With the advent of the Internet of Things (IoT) era, strong demand has grown for wearable and transparent displays that can be applied to various fields such as augmented reality (AR) and skin-like thin flexible devices. However, previous flexible transparent displays have posed real challenges to overcome, which are, among others, poor transparency and low electrical performance. To improve the transparency and performance, past research efforts have tried to use inorganic-based electronics, but the fundamental thermal instabilities of plastic substrates have hampered the high temperature process, an essential step necessary for the fabrication of high performance electronic devices.

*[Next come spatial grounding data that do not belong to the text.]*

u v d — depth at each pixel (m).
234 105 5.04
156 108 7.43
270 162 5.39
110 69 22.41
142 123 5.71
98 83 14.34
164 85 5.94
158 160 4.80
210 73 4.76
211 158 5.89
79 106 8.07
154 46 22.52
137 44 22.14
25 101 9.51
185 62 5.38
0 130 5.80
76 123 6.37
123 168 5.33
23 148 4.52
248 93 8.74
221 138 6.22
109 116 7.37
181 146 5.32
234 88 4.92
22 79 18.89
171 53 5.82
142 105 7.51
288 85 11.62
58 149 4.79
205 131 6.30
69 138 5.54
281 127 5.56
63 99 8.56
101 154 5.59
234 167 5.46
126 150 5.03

Ref: Skin-Like Oxide Thin-Film Transistors for Transparent Displays. Advanced Functional Materials (4 July 2016) | DOI: 10.1002/adfm.201601296
Flexible transparent display is a promising candidate to visually communicate with each other in the future Internet of Things era. The flexible oxide thin-film transistors (TFTs) have attracted attention as a component for transparent display by its high performance and high transparency. The critical issue of flexible oxide TFTs for practical display applications, however, is the realization on transparent and flexible substrate without any damage and characteristic degradation. Here, the ultrathin, flexible, and transparent oxide TFTs for skin-like displays are demonstrated on an ultrathin flexible substrate using an inorganic-based laser liftoff process. In this way, skin-like ultrathin oxide TFTs are conformally attached onto various fabrics and human skin surface without any structural damage. Ultrathin flexible transparent oxide TFTs show high optical transparency of 83% and mobility of 40 cm2 V−1 s−1. The skin-like oxide TFTs show reliable performance under the electrical/optical stress tests and mechanical bending tests due to advanced device materials and systematic mechanical designs. Moreover, skin-like oxide logic inverter circuits composed of n-channel metal oxide semiconductor TFTs on ultrathin, transparent polyethylene terephthalate film have been realized.